John Fredriksen-controlled Flex LNG has secured a new time charter for one of its LNG carriers as it turned in its best results to date.

Flex said it had agreed terms and conditions with “an LNG portfolio player” for a fixed rate time charter with a minimum firm period of either three to five years for its 173,400-cbm newbuilding Flex Freedom.

TradeWinds reported the ship as fixed to energy major Shell when Flex opted to take early delivery of it in January.

Reporting what it said were its “best-ever” quarterly figures, Flex said the charter is in direct continuation of the existing contract on the vessel.

The deal will kick off in the first or second quarter of 2022. The company said the charterer will finalise length of the firm period of the charter in the third quarter of 2021.

“The charterer has the option to extend the period by an additional two years bringing the total period to five or seven years,” Flex said.

Hot quarter

New York- and Oslo-listed Flex, which has been tying more of its vessels into period business as it cashes in on what has been an unseasonally hot market, turned in its best quarterly figures.

The Oslo-headquartered company saw its net income jump up at $47.2m for the first quarter of 2021, a turnaround on a net loss of $14.9m for the same period last year. The figure is almost double the $25.8m logged in the previous three months to the end of December 2020.

Revenue for the first three months of this year climbed to $81.3m, a huge leap from the $38.2m logged in first quarter 2020, and higher than the $67.4m notched up in the preceding quarter.

Flex recorded an average time-charter equivalent rate of $75,399 per day on its 12-vessel LNG carrier fleet for the first quarter of 2021.

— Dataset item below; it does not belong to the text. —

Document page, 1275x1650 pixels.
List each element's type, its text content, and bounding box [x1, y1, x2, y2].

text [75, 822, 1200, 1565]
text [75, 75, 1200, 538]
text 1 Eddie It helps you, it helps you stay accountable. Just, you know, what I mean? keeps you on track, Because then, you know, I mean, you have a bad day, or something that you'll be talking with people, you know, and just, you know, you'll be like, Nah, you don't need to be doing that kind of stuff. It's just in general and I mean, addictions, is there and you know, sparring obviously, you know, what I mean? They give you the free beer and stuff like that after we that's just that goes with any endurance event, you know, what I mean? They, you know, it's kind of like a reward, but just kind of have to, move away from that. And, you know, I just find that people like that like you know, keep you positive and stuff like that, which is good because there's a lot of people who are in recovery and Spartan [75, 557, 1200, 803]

The company said the stronger results reflects generally higher charter rates at the start of the year and the delivery of two newbuildings in January 2021.

A final newbuilding and Flex’s 13th ship —174,000-cbm Flex Vigilant — is due to be delivered in the second quarter.

Flex chief executive Oystein Kalleklev said that since it reported its fourth-quarter results, the company had secured a minimum backlog of 22 years hire for its vessels from several fixed hire term employment contracts.

“This provides us with strong earnings visibility with about 88% of the days from Q2 to the year-end already covered,” Kalleklev said.

Flex hiked its first quarter 2021 dividend to $0.40 from $0.30.